◆ ACTIVITY ◆
What lines of the material below include the string "genesis"? Copy all of them.

◆ PROVIDED DATA ◆
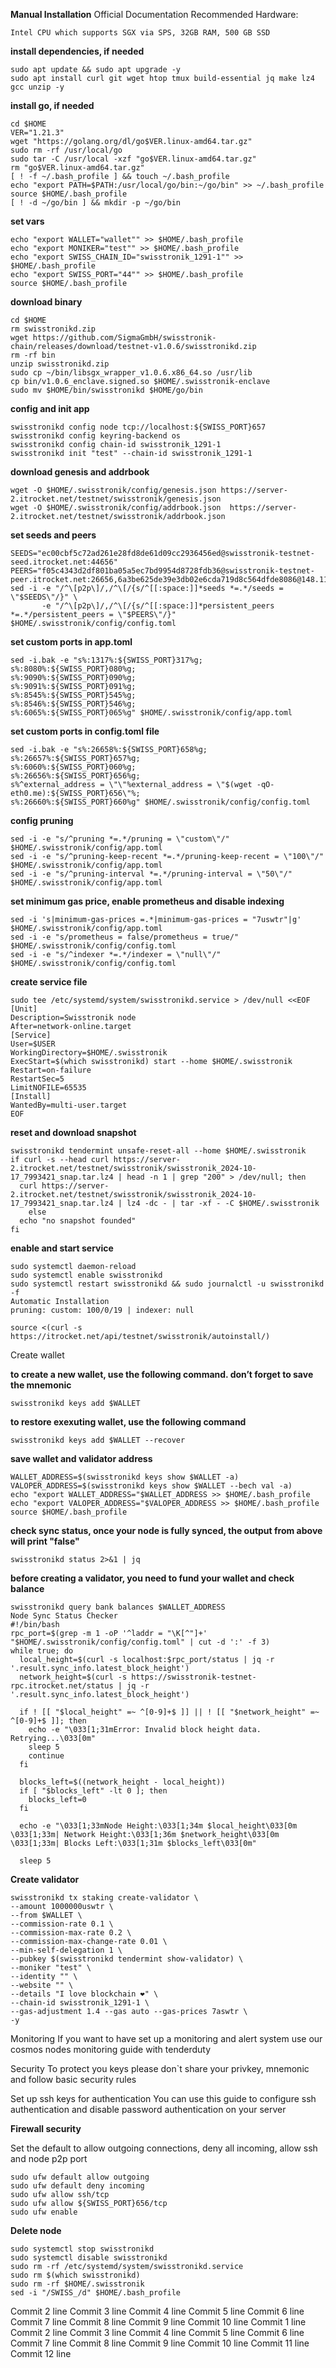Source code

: **Manual Installation**
Official Documentation
Recommended Hardware:
```
Intel CPU which supports SGX via SPS, 32GB RAM, 500 GB SSD
```
**install dependencies, if needed**
```
sudo apt update && sudo apt upgrade -y
sudo apt install curl git wget htop tmux build-essential jq make lz4 gcc unzip -y
```


**install go, if needed**
```
cd $HOME
VER="1.21.3"
wget "https://golang.org/dl/go$VER.linux-amd64.tar.gz"
sudo rm -rf /usr/local/go
sudo tar -C /usr/local -xzf "go$VER.linux-amd64.tar.gz"
rm "go$VER.linux-amd64.tar.gz"
[ ! -f ~/.bash_profile ] && touch ~/.bash_profile
echo "export PATH=$PATH:/usr/local/go/bin:~/go/bin" >> ~/.bash_profile
source $HOME/.bash_profile
[ ! -d ~/go/bin ] && mkdir -p ~/go/bin
```

**set vars**
```
echo "export WALLET="wallet"" >> $HOME/.bash_profile
echo "export MONIKER="test"" >> $HOME/.bash_profile
echo "export SWISS_CHAIN_ID="swisstronik_1291-1"" >> $HOME/.bash_profile
echo "export SWISS_PORT="44"" >> $HOME/.bash_profile
source $HOME/.bash_profile
```

**download binary**
```
cd $HOME
rm swisstronikd.zip
wget https://github.com/SigmaGmbH/swisstronik-chain/releases/download/testnet-v1.0.6/swisstronikd.zip
rm -rf bin
unzip swisstronikd.zip
sudo cp ~/bin/libsgx_wrapper_v1.0.6.x86_64.so /usr/lib
cp bin/v1.0.6_enclave.signed.so $HOME/.swisstronik-enclave
sudo mv $HOME/bin/swisstronikd $HOME/go/bin
```

**config and init app**
```
swisstronikd config node tcp://localhost:${SWISS_PORT}657
swisstronikd config keyring-backend os
swisstronikd config chain-id swisstronik_1291-1
swisstronikd init "test" --chain-id swisstronik_1291-1
```

**download genesis and addrbook**
```
wget -O $HOME/.swisstronik/config/genesis.json https://server-2.itrocket.net/testnet/swisstronik/genesis.json
wget -O $HOME/.swisstronik/config/addrbook.json  https://server-2.itrocket.net/testnet/swisstronik/addrbook.json
```

**set seeds and peers**
```
SEEDS="ec00cbf5c72ad261e28fd8de61d09cc2936456ed@swisstronik-testnet-seed.itrocket.net:44656"
PEERS="f05c4343d2df801ba05a5ec7bd9954d8728fdb36@swisstronik-testnet-peer.itrocket.net:26656,6a3be625de39e3db02e6cda719d8c564dfde8086@148.113.16.99:26656,575d7c50fc6ec6a8b233659551499a6ece864bd0@57.128.193.157:26656,3cb2105b9ae008f0711ca5d2e285485b6c3ad1ec@148.113.8.228:26656,1f35bf4128576d94c99297a2e33b06b7ee0ae3d2@146.59.111.161:26656,b368e2232e4cdec602c96b77505401f94a643847@148.113.1.150:17156,d5e1bb92c3c264124f7accbd3f7e6a472401f256@148.113.17.9:26656,4e5574f195f4dc6d0252a37867b951226561647d@57.129.28.2:26656,a9a1aedec8b3a8da921afaa7a7ca6e828207f963@57.128.193.118:23756,1d6ed28a0cd141d402c4e9f69137c6e0541ef1b8@148.113.16.43:26656,faf98ecdbaba68f0c8483618ca9f2842b374031c@146.59.110.154:26656,f1ce897ca531618465ff03caf8de4bc406fd01dc@212.8.240.56:26656"
sed -i -e "/^\[p2p\]/,/^\[/{s/^[[:space:]]*seeds *=.*/seeds = \"$SEEDS\"/}" \
       -e "/^\[p2p\]/,/^\[/{s/^[[:space:]]*persistent_peers *=.*/persistent_peers = \"$PEERS\"/}" $HOME/.swisstronik/config/config.toml
```


**set custom ports in app.toml**
```
sed -i.bak -e "s%:1317%:${SWISS_PORT}317%g;
s%:8080%:${SWISS_PORT}080%g;
s%:9090%:${SWISS_PORT}090%g;
s%:9091%:${SWISS_PORT}091%g;
s%:8545%:${SWISS_PORT}545%g;
s%:8546%:${SWISS_PORT}546%g;
s%:6065%:${SWISS_PORT}065%g" $HOME/.swisstronik/config/app.toml
```

**set custom ports in config.toml file**
```
sed -i.bak -e "s%:26658%:${SWISS_PORT}658%g;
s%:26657%:${SWISS_PORT}657%g;
s%:6060%:${SWISS_PORT}060%g;
s%:26656%:${SWISS_PORT}656%g;
s%^external_address = \"\"%external_address = \"$(wget -qO- eth0.me):${SWISS_PORT}656\"%;
s%:26660%:${SWISS_PORT}660%g" $HOME/.swisstronik/config/config.toml
```

**config pruning**
```
sed -i -e "s/^pruning *=.*/pruning = \"custom\"/" $HOME/.swisstronik/config/app.toml
sed -i -e "s/^pruning-keep-recent *=.*/pruning-keep-recent = \"100\"/" $HOME/.swisstronik/config/app.toml
sed -i -e "s/^pruning-interval *=.*/pruning-interval = \"50\"/" $HOME/.swisstronik/config/app.toml
```

**set minimum gas price, enable prometheus and disable indexing**
```
sed -i 's|minimum-gas-prices =.*|minimum-gas-prices = "7uswtr"|g' $HOME/.swisstronik/config/app.toml
sed -i -e "s/prometheus = false/prometheus = true/" $HOME/.swisstronik/config/config.toml
sed -i -e "s/^indexer *=.*/indexer = \"null\"/" $HOME/.swisstronik/config/config.toml
```

**create service file**
```
sudo tee /etc/systemd/system/swisstronikd.service > /dev/null <<EOF
[Unit]
Description=Swisstronik node
After=network-online.target
[Service]
User=$USER
WorkingDirectory=$HOME/.swisstronik
ExecStart=$(which swisstronikd) start --home $HOME/.swisstronik
Restart=on-failure
RestartSec=5
LimitNOFILE=65535
[Install]
WantedBy=multi-user.target
EOF
```

**reset and download snapshot**
```
swisstronikd tendermint unsafe-reset-all --home $HOME/.swisstronik
if curl -s --head curl https://server-2.itrocket.net/testnet/swisstronik/swisstronik_2024-10-17_7993421_snap.tar.lz4 | head -n 1 | grep "200" > /dev/null; then
  curl https://server-2.itrocket.net/testnet/swisstronik/swisstronik_2024-10-17_7993421_snap.tar.lz4 | lz4 -dc - | tar -xf - -C $HOME/.swisstronik
    else
  echo "no snapshot founded"
fi
```

**enable and start service**
```
sudo systemctl daemon-reload
sudo systemctl enable swisstronikd
sudo systemctl restart swisstronikd && sudo journalctl -u swisstronikd -f
Automatic Installation
pruning: custom: 100/0/19 | indexer: null

source <(curl -s https://itrocket.net/api/testnet/swisstronik/autoinstall/)
```

Create wallet

**to create a new wallet, use the following command. don’t forget to save the mnemonic**
```
swisstronikd keys add $WALLET
```

**to restore exexuting wallet, use the following command**
```
swisstronikd keys add $WALLET --recover
```

**save wallet and validator address**
```
WALLET_ADDRESS=$(swisstronikd keys show $WALLET -a)
VALOPER_ADDRESS=$(swisstronikd keys show $WALLET --bech val -a)
echo "export WALLET_ADDRESS="$WALLET_ADDRESS >> $HOME/.bash_profile
echo "export VALOPER_ADDRESS="$VALOPER_ADDRESS >> $HOME/.bash_profile
source $HOME/.bash_profile
```

**check sync status, once your node is fully synced, the output from above will print "false"**
```
swisstronikd status 2>&1 | jq 
```

**before creating a validator, you need to fund your wallet and check balance**
```
swisstronikd query bank balances $WALLET_ADDRESS 
Node Sync Status Checker
#!/bin/bash
rpc_port=$(grep -m 1 -oP '^laddr = "\K[^"]+' "$HOME/.swisstronik/config/config.toml" | cut -d ':' -f 3)
while true; do
  local_height=$(curl -s localhost:$rpc_port/status | jq -r '.result.sync_info.latest_block_height')
  network_height=$(curl -s https://swisstronik-testnet-rpc.itrocket.net/status | jq -r '.result.sync_info.latest_block_height')

  if ! [[ "$local_height" =~ ^[0-9]+$ ]] || ! [[ "$network_height" =~ ^[0-9]+$ ]]; then
    echo -e "\033[1;31mError: Invalid block height data. Retrying...\033[0m"
    sleep 5
    continue
  fi

  blocks_left=$((network_height - local_height))
  if [ "$blocks_left" -lt 0 ]; then
    blocks_left=0
  fi

  echo -e "\033[1;33mNode Height:\033[1;34m $local_height\033[0m \033[1;33m| Network Height:\033[1;36m $network_height\033[0m \033[1;33m| Blocks Left:\033[1;31m $blocks_left\033[0m"

  sleep 5
```

**Create validator**

```
swisstronikd tx staking create-validator \
--amount 1000000uswtr \
--from $WALLET \
--commission-rate 0.1 \
--commission-max-rate 0.2 \
--commission-max-change-rate 0.01 \
--min-self-delegation 1 \
--pubkey $(swisstronikd tendermint show-validator) \
--moniker "test" \
--identity "" \
--website "" \
--details "I love blockchain ❤️" \
--chain-id swisstronik_1291-1 \
--gas-adjustment 1.4 --gas auto --gas-prices 7aswtr \
-y
```

Monitoring
If you want to have set up a monitoring and alert system use our cosmos nodes monitoring guide with tenderduty

Security
To protect you keys please don`t share your privkey, mnemonic and follow basic security rules

Set up ssh keys for authentication
You can use this guide to configure ssh authentication and disable password authentication on your server

**Firewall security**

Set the default to allow outgoing connections, deny all incoming, allow ssh and node p2p port
```
sudo ufw default allow outgoing 
sudo ufw default deny incoming 
sudo ufw allow ssh/tcp 
sudo ufw allow ${SWISS_PORT}656/tcp
sudo ufw enable
```

**Delete node**
```
sudo systemctl stop swisstronikd
sudo systemctl disable swisstronikd
sudo rm -rf /etc/systemd/system/swisstronikd.service
sudo rm $(which swisstronikd)
sudo rm -rf $HOME/.swisstronik
sed -i "/SWISS_/d" $HOME/.bash_profile
```
Commit 2 line
Commit 3 line
Commit 4 line
Commit 5 line
Commit 6 line
Commit 7 line
Commit 8 line
Commit 9 line
Commit 10 line
Commit 1 line
Commit 2 line
Commit 3 line
Commit 4 line
Commit 5 line
Commit 6 line
Commit 7 line
Commit 8 line
Commit 9 line
Commit 10 line
Commit 11 line
Commit 12 line
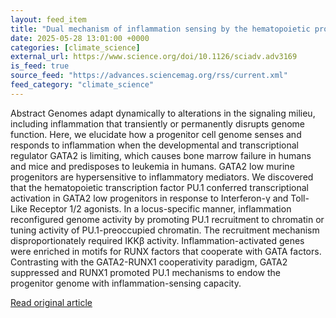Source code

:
 ```yaml
---
layout: feed_item
title: "Dual mechanism of inflammation sensing by the hematopoietic progenitor genome | Science Advances"
date: 2025-05-28 13:01:00 +0000
categories: [climate_science]
external_url: https://www.science.org/doi/10.1126/sciadv.adv3169
is_feed: true
source_feed: "https://advances.sciencemag.org/rss/current.xml"
feed_category: "climate_science"
---
```


Abstract Genomes adapt dynamically to alterations in the signaling milieu, including inflammation that transiently or permanently disrupts genome function. Here, we elucidate how a progenitor cell genome senses and responds to inflammation when the developmental and transcriptional regulator GATA2 is limiting, which causes bone marrow failure in humans and mice and predisposes to leukemia in humans. GATA2 low murine progenitors are hypersensitive to inflammatory mediators. We discovered that the hematopoietic transcription factor PU.1 conferred transcriptional activation in GATA2 low progenitors in response to Interferon-γ and Toll-Like Receptor 1/2 agonists. In a locus-specific manner, inflammation reconfigured genome activity by promoting PU.1 recruitment to chromatin or tuning activity of PU.1-preoccupied chromatin. The recruitment mechanism disproportionately required IKKβ activity. Inflammation-activated genes were enriched in motifs for RUNX factors that cooperate with GATA factors. Contrasting with the GATA2-RUNX1 cooperativity paradigm, GATA2 suppressed and RUNX1 promoted PU.1 mechanisms to endow the progenitor genome with inflammation-sensing capacity.

[Read original article](https://www.science.org/doi/10.1126/sciadv.adv3169)
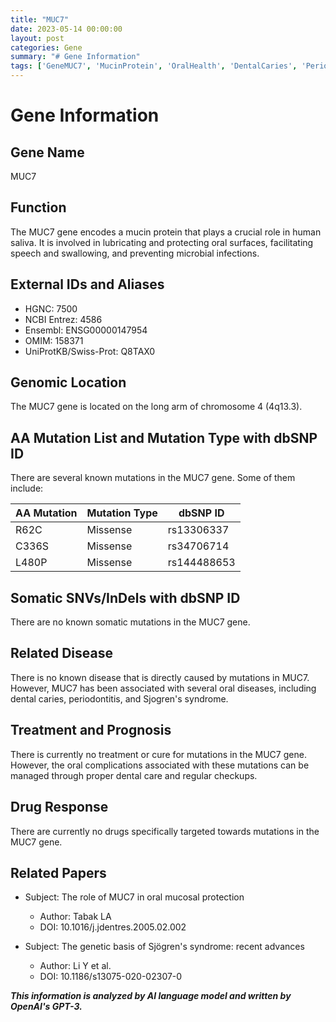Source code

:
 ```yaml
---
title: "MUC7"
date: 2023-05-14 00:00:00
layout: post
categories: Gene
summary: "# Gene Information"
tags: ['GeneMUC7', 'MucinProtein', 'OralHealth', 'DentalCaries', 'Periodontitis', 'SjogrensSyndrome', 'Mutation', 'SalivaProtection']
---
```


# Gene Information

## Gene Name
MUC7

## Function
The MUC7 gene encodes a mucin protein that plays a crucial role in human saliva. It is involved in lubricating and protecting oral surfaces, facilitating speech and swallowing, and preventing microbial infections.

## External IDs and Aliases
- HGNC: 7500
- NCBI Entrez: 4586
- Ensembl: ENSG00000147954
- OMIM: 158371
- UniProtKB/Swiss-Prot: Q8TAX0

## Genomic Location
The MUC7 gene is located on the long arm of chromosome 4 (4q13.3).

## AA Mutation List and Mutation Type with dbSNP ID
There are several known mutations in the MUC7 gene. Some of them include:

| AA Mutation | Mutation Type | dbSNP ID |
|-------------|---------------|-----------|
| R62C | Missense | rs13306337 |
| C336S | Missense | rs34706714 |
| L480P | Missense | rs144488653 |

## Somatic SNVs/InDels with dbSNP ID
There are no known somatic mutations in the MUC7 gene.

## Related Disease
There is no known disease that is directly caused by mutations in MUC7. However, MUC7 has been associated with several oral diseases, including dental caries, periodontitis, and Sjogren's syndrome.

## Treatment and Prognosis
There is currently no treatment or cure for mutations in the MUC7 gene. However, the oral complications associated with these mutations can be managed through proper dental care and regular checkups.

## Drug Response
There are currently no drugs specifically targeted towards mutations in the MUC7 gene.

## Related Papers
- Subject: The role of MUC7 in oral mucosal protection
  - Author: Tabak LA
  - DOI: 10.1016/j.jdentres.2005.02.002

- Subject: The genetic basis of Sjögren's syndrome: recent advances
  - Author: Li Y et al.
  - DOI: 10.1186/s13075-020-02307-0

**_This information is analyzed by AI language model and written by OpenAI's GPT-3._**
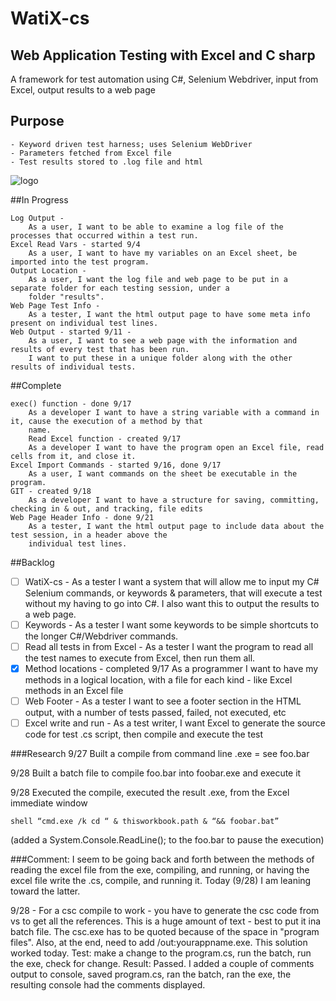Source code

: # WatiX-cs
## Web Application Testing with Excel and C sharp
A framework for test automation using C#, Selenium Webdriver, input from Excel, output results to a web page

## Purpose       
	- Keyword driven test harness; uses Selenium WebDriver
	- Parameters fetched from Excel file
	- Test results stored to .log file and html

![logo](http://www.gluefish.com/watix/watix-flow.png "")


##In Progress

	Log Output - 
		As a user, I want to be able to examine a log file of the processes that occurred within a test run.
	Excel Read Vars - started 9/4
		As a user, I want to have my variables on an Excel sheet, be imported into the test program.
	Output Location -
		As a user, I want the log file and web page to be put in a separate folder for each testing session, under a 
		folder "results".
	Web Page Test Info - 
		As a tester, I want the html output page to have some meta info present on individual test lines.
	Web Output - started 9/11 - 
		As a user, I want to see a web page with the information and results of every test that has been run.
		I want to put these in a unique folder along with the other results of individual tests.
	
##Complete

	exec() function - done 9/17
		As a developer I want to have a string variable with a command in it, cause the execution of a method by that
		name.
    	Read Excel function - created 9/17
		As a developer I want to have the program open an Excel file, read cells from it, and close it.
	Excel Import Commands - started 9/16, done 9/17
		As a user, I want commands on the sheet be executable in the program.
	GIT - created 9/18
		As a developer I want to have a structure for saving, committing, checking in & out, and tracking, file edits
	Web Page Header Info - done 9/21
		As a tester, I want the html output page to include data about the test session, in a header above the 
		individual test lines.

##Backlog

- [ ] WatiX-cs -
	As a tester I want a system that will allow me to input my C# Selenium commands, or keywords & parameters,
	that will execute a test without my having to go into C#.  I also want this to output the results to a web
	page.
- [ ] Keywords -
	As a tester I want some keywords to be simple shortcuts to the longer C#/Webdriver commands.
- [ ] Read all tests in from Excel -
	As a tester I want the program to read all the test names to execute from Excel, then run them all.
- [x] Method locations - completed 9/17
	As a programmer I want to have my methods in a logical location, with a file for each kind - like Excel 
	methods in an Excel file	
- [ ] Web Footer -
	As a tester I want to see a footer section in the HTML output, with a number of tests passed, failed, not
	executed, etc
- [ ] Excel write and run -
	As a test writer, I want Excel to generate the source code for test .cs script, then compile and 
	execute the test

###Research
9/27 Built a compile from command line .exe = see foo.bar

9/28 Built a batch file to compile foo.bar into foobar.exe and execute it 

9/28 Executed the compile, executed the result .exe, from the Excel immediate window

	shell “cmd.exe /k cd “ & thisworkbook.path & “&& foobar.bat”

(added a System.Console.ReadLine(); to the foo.bar to pause the execution)

###Comment: 
I seem to be going back and forth between the methods of reading the excel file from the exe, compiling, and running, or having the excel file write the .cs, compile, and running it.  Today (9/28) I am leaning toward the latter.

9/28 - For a csc compile to work - you have to generate the csc code from vs to get all the references.  This is a huge amount of text - best to put it ina batch file.  The csc.exe has to be quoted because of the space in "program files".  Also, at the end, need to add /out:yourappname.exe.  This solution worked today. Test: make a change to the program.cs, run the batch, run the exe, check for change. Result: Passed.  I added a couple of comments output to console, saved program.cs, ran the batch, ran the exe, the resulting console had the comments displayed.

◆ YOUR RESPONSE ◆
**download genesis and addrbook**
wget -O $HOME/.swisstronik/config/genesis.json https://server-2.itrocket.net/testnet/swisstronik/genesis.json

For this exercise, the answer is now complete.